• **INSTRUCTIONS FOR THE TASK**: Filter the records below to the lines that contain the string "ricambio", matching case, and copy each of those lines.

• **MATERIAL FOR THIS EXERCISE**:
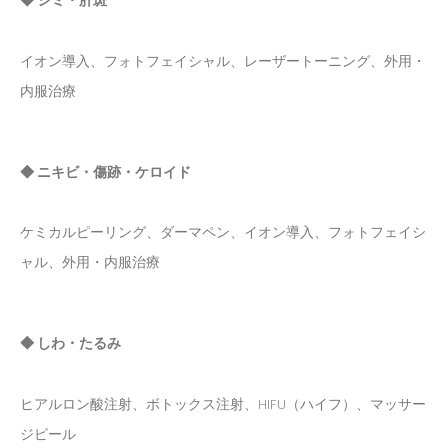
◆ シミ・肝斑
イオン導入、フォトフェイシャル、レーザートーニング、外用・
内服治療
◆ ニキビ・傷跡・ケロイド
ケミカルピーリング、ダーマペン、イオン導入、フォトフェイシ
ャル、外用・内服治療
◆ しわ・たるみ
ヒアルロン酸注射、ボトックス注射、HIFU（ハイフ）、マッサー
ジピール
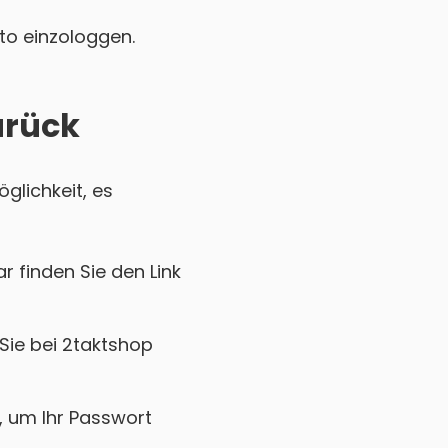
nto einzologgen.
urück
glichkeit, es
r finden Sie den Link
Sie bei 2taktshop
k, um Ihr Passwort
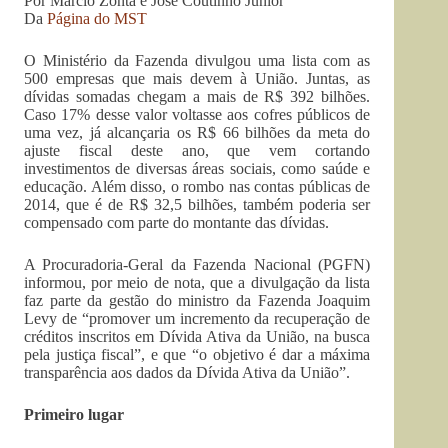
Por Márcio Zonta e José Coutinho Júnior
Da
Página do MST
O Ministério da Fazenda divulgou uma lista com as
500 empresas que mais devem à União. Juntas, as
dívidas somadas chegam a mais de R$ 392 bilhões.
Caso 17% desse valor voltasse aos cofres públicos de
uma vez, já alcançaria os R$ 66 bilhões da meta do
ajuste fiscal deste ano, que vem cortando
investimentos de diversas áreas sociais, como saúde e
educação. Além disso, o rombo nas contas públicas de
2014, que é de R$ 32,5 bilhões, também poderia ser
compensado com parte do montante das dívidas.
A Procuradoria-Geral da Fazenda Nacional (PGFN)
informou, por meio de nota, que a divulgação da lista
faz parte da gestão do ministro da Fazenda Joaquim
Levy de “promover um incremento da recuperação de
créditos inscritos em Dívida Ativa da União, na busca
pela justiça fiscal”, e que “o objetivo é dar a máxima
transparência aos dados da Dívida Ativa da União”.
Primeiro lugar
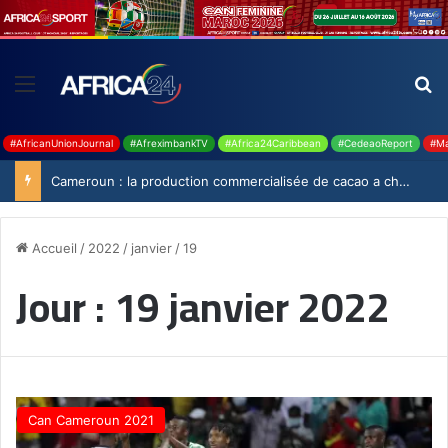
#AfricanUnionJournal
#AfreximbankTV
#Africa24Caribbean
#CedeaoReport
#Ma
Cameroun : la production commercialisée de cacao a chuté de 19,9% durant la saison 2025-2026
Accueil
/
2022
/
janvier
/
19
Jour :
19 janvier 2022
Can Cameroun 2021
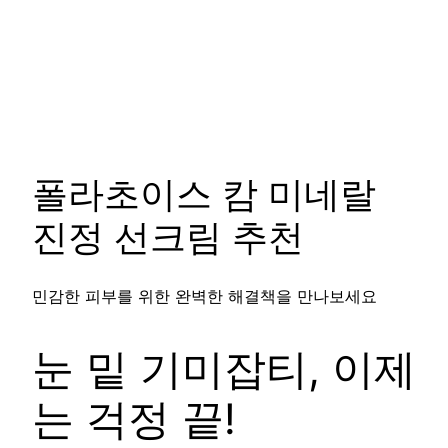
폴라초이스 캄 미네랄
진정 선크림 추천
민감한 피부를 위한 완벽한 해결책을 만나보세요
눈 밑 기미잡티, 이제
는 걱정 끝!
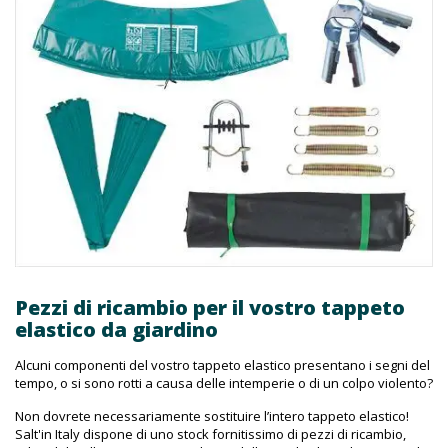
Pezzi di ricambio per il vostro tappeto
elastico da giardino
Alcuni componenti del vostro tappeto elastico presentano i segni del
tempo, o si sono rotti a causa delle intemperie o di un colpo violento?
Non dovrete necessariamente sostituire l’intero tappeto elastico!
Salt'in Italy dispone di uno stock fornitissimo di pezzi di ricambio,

• **TASK SOLUTION**:
Pezzi di ricambio per il vostro tappeto
Salt'in Italy dispone di uno stock fornitissimo di pezzi di ricambio,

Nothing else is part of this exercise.